Each line of the material is to be written out exactly.

> MATERIAL SUPPLIED
━━━━

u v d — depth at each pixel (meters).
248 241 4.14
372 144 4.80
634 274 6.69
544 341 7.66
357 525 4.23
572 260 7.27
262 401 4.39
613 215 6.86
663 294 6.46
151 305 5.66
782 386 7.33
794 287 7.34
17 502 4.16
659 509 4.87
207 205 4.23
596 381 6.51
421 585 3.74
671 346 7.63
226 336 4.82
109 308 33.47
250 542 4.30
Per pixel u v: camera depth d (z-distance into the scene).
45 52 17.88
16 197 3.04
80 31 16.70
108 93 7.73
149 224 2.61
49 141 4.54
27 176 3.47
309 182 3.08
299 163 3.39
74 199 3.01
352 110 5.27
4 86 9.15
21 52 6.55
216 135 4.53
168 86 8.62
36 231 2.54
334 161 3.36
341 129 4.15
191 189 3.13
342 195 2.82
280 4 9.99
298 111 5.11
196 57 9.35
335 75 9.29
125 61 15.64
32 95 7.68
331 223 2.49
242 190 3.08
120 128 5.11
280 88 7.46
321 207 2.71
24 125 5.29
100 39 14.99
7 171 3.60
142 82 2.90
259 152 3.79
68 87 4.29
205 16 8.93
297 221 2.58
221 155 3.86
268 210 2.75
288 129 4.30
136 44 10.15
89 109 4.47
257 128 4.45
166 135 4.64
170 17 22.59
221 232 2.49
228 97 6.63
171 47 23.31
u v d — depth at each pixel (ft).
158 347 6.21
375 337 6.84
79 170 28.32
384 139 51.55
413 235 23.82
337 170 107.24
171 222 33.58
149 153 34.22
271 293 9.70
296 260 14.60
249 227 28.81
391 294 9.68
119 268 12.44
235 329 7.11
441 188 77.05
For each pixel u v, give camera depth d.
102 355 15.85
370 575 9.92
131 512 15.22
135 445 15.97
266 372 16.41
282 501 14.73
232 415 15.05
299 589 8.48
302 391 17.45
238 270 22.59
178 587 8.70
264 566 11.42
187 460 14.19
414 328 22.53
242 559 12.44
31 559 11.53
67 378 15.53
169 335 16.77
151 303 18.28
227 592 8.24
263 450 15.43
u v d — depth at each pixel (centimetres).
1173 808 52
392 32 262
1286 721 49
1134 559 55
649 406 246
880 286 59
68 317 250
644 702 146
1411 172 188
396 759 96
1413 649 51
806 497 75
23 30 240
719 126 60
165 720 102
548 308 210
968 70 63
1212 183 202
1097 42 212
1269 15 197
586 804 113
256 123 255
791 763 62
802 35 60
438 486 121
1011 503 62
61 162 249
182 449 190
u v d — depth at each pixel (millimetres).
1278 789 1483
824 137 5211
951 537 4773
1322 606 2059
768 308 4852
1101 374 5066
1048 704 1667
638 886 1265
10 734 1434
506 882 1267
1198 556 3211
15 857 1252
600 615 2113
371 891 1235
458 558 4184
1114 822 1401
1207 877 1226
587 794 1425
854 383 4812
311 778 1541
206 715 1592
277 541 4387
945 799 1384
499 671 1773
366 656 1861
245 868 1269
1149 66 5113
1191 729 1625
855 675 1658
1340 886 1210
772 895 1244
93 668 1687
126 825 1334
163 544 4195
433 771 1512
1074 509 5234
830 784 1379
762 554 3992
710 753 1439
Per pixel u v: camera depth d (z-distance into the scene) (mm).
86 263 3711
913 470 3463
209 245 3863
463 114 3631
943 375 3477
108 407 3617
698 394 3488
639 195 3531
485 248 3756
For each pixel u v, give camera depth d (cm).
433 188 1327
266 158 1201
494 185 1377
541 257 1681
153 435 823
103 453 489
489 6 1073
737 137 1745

━━━━

> OUTPUT OF THE EXERCISE
u v d — depth at each pixel (meters).
248 241 4.14
372 144 4.80
634 274 6.69
544 341 7.66
357 525 4.23
572 260 7.27
262 401 4.39
613 215 6.86
663 294 6.46
151 305 5.66
782 386 7.33
794 287 7.34
17 502 4.16
659 509 4.87
207 205 4.23
596 381 6.51
421 585 3.74
671 346 7.63
226 336 4.82
109 308 33.47
250 542 4.30
Per pixel u v: camera depth d (z-distance into the scene).
45 52 17.88
16 197 3.04
80 31 16.70
108 93 7.73
149 224 2.61
49 141 4.54
27 176 3.47
309 182 3.08
299 163 3.39
74 199 3.01
352 110 5.27
4 86 9.15
21 52 6.55
216 135 4.53
168 86 8.62
36 231 2.54
334 161 3.36
341 129 4.15
191 189 3.13
342 195 2.82
280 4 9.99
298 111 5.11
196 57 9.35
335 75 9.29
125 61 15.64
32 95 7.68
331 223 2.49
242 190 3.08
120 128 5.11
280 88 7.46
321 207 2.71
24 125 5.29
100 39 14.99
7 171 3.60
142 82 2.90
259 152 3.79
68 87 4.29
205 16 8.93
297 221 2.58
221 155 3.86
268 210 2.75
288 129 4.30
136 44 10.15
89 109 4.47
257 128 4.45
166 135 4.64
170 17 22.59
221 232 2.49
228 97 6.63
171 47 23.31
u v d — depth at each pixel (ft).
158 347 6.21
375 337 6.84
79 170 28.32
384 139 51.55
413 235 23.82
337 170 107.24
171 222 33.58
149 153 34.22
271 293 9.70
296 260 14.60
249 227 28.81
391 294 9.68
119 268 12.44
235 329 7.11
441 188 77.05
For each pixel u v, give camera depth d.
102 355 15.85
370 575 9.92
131 512 15.22
135 445 15.97
266 372 16.41
282 501 14.73
232 415 15.05
299 589 8.48
302 391 17.45
238 270 22.59
178 587 8.70
264 566 11.42
187 460 14.19
414 328 22.53
242 559 12.44
31 559 11.53
67 378 15.53
169 335 16.77
151 303 18.28
227 592 8.24
263 450 15.43
u v d — depth at each pixel (centimetres).
1173 808 52
392 32 262
1286 721 49
1134 559 55
649 406 246
880 286 59
68 317 250
644 702 146
1411 172 188
396 759 96
1413 649 51
806 497 75
23 30 240
719 126 60
165 720 102
548 308 210
968 70 63
1212 183 202
1097 42 212
1269 15 197
586 804 113
256 123 255
791 763 62
802 35 60
438 486 121
1011 503 62
61 162 249
182 449 190
u v d — depth at each pixel (millimetres).
1278 789 1483
824 137 5211
951 537 4773
1322 606 2059
768 308 4852
1101 374 5066
1048 704 1667
638 886 1265
10 734 1434
506 882 1267
1198 556 3211
15 857 1252
600 615 2113
371 891 1235
458 558 4184
1114 822 1401
1207 877 1226
587 794 1425
854 383 4812
311 778 1541
206 715 1592
277 541 4387
945 799 1384
499 671 1773
366 656 1861
245 868 1269
1149 66 5113
1191 729 1625
855 675 1658
1340 886 1210
772 895 1244
93 668 1687
126 825 1334
163 544 4195
433 771 1512
1074 509 5234
830 784 1379
762 554 3992
710 753 1439
Per pixel u v: camera depth d (z-distance into the scene) (mm).
86 263 3711
913 470 3463
209 245 3863
463 114 3631
943 375 3477
108 407 3617
698 394 3488
639 195 3531
485 248 3756
For each pixel u v, give camera depth d (cm).
433 188 1327
266 158 1201
494 185 1377
541 257 1681
153 435 823
103 453 489
489 6 1073
737 137 1745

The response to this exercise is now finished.